Bu durumda yapmamız gereken nedir? Örneklerde görüldüğü gibi, uygulamadaki beklenmedik etkilerle, akış yatağı değişen/değiştirilen mevzuatı ve işleyişini, işin akışına bırakarak "mevzuat böyle" diye kolaycılığa mı kaçacağız? Yoksa mevzuatı karşımıza alıp "bak mevzuat bu böyle olmuyor! Seni yazarken bu günleri düşünmemiştim, seni yeniden yazmalıyım" diyerek yorulmayı mı tercih edeceğiz?

Bilinen o ki, mevzuat hazırlamak ve uygulamak büyük sorumluluk istiyor.

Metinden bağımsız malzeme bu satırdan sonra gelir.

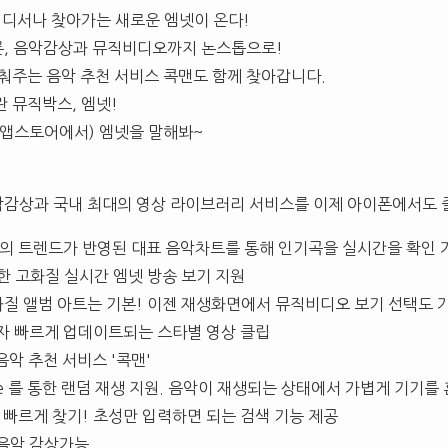
 어디서나 찾아가는 새로운 엠넷이 온다!
론, 음악감상과 뮤직비디오까지 논스톱으로!
맞춰주는 음악 추천 서비스 콕맨도 함께 찾아갑니다.
 뮤직박스, 엠넷!
(앱스토어에서) 엠넷을 말해봐~
악감상과 국내 최대의 영상 라이브러리 서비스를 이제 아이폰에서도 
의 트렌드가 반영된 대표 음악차트를 통해 인기곡을 실시간을 확인 
편한 고화질 실시간 엠넷 방송 보기 지원
화질 앨범 아트는 기본! 이젠 재생화면에서 뮤직비디오 보기 선택도 
자 빠르게 업데이트되는 스타별 영상 클립
음악 추천 서비스 '콕맨'
sture 를 통한 랜덤 재생 지원. 음악이 재생되는 상태에서 가볍게 기기
 빠르게 찾기! 초성만 입력하면 되는 검색 기능 제공
음악 감상가능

Bu sorumluluğu hakkıyla yerine getirebilmek için her yönüyle göz önüne almamız gereken şu kriterler bize yardımcı olabilir;

1. Mevzuat insan içindir. "Kolaylaştırınız zorlaştırmayınız" prensibi ana başlığımız olmak zorunda.

2. Mevzuata göre iyi, mevzuata göre kötü olmaz. İyi vardır, kötü de vardır. Mevzuat, iyinin de kötünün de doğal haliyle ortaya çıkmasını sağlamak için olmalıdır. İyinin lehine kötünün aleyhine verilecek olan kararı belirlemelidir.

3. Mevzuatın hazırlanmasında sahadaki uygulamalar ve bu uygulamaları gerçekleştiren uygulayıcıların görüşleri önemlidir.

4. Uygulayamayacağımız veya herhangi bir çekinceden dolayı yaptırımını gerçekleştiremeyeceğimiz maddeleri mevzuata koymamız anlamsızdır.

5. Teknik konularda hazırlanan mevzuatta bilimselliği önceleyerek kural oluşturmak önemlidir.

6. Sınav, eğitim, kontrol, vb... gibi durumlar hariç, mevzuatta bazı işlemler için kesin bir tarih belirtmek çok risklidir. Gerekli esneklik sağlanmalıdır. Tarımsal konularda en uygun tarih, sezon bazlı çalışmaktır.

7. Yapacağımız/yaptığımız mevzuatın muhatabı olan kitlenin görüş ve istekleri dikkate alınmalıdır. Bu anlamda güven önemlidir.

8. Mevzuatın ilgili taraflarının beklentileri esnek ama eşit bir şekilde ele alınmalıdır. Mevzuatta çiftçinin, üreticinin yeri, STK'ların yerinden daha belirgin olmalıdır.

9. Mevzuatın uygulayıcıları, mevzuatı nasıl kullanmak istiyorlarsa, öyle yorumlamalarına izin vermeyecek şekilde dizayn edilmelidir.

10. Üye olduğumuz uluslar arası organizasyonlarda alınan kararlar mevzuatımızı da etkilemektedir. Dolayısıyla bu organizasyonlarda alınan kararlarda etkin rol almak zorundayız.

11. Arazide çalışan personelle, büroda çalışan personelin mevzuatı yeniden düzenlenmelidir. Sonuçta üretim arazide gerçekleşmektedir.

"Mevzuat böyle" sözü, her an, her yerde karşımıza çıkabilir. Çıksın da. Ancak doğru yerde doğru bir kararla çıksın. İşimizi zorlaştırmasın, kolaylaştırsın. İşgüzarlara fırsat vermesin.

İnsan olarak; İnsanlar mı mevzuatı yönetiyor? Mevzuat mı insanları yönetiyor? Diye bir soruda sorabilirsiniz. Ama sonuçta buna cevap verecek olanda insandır!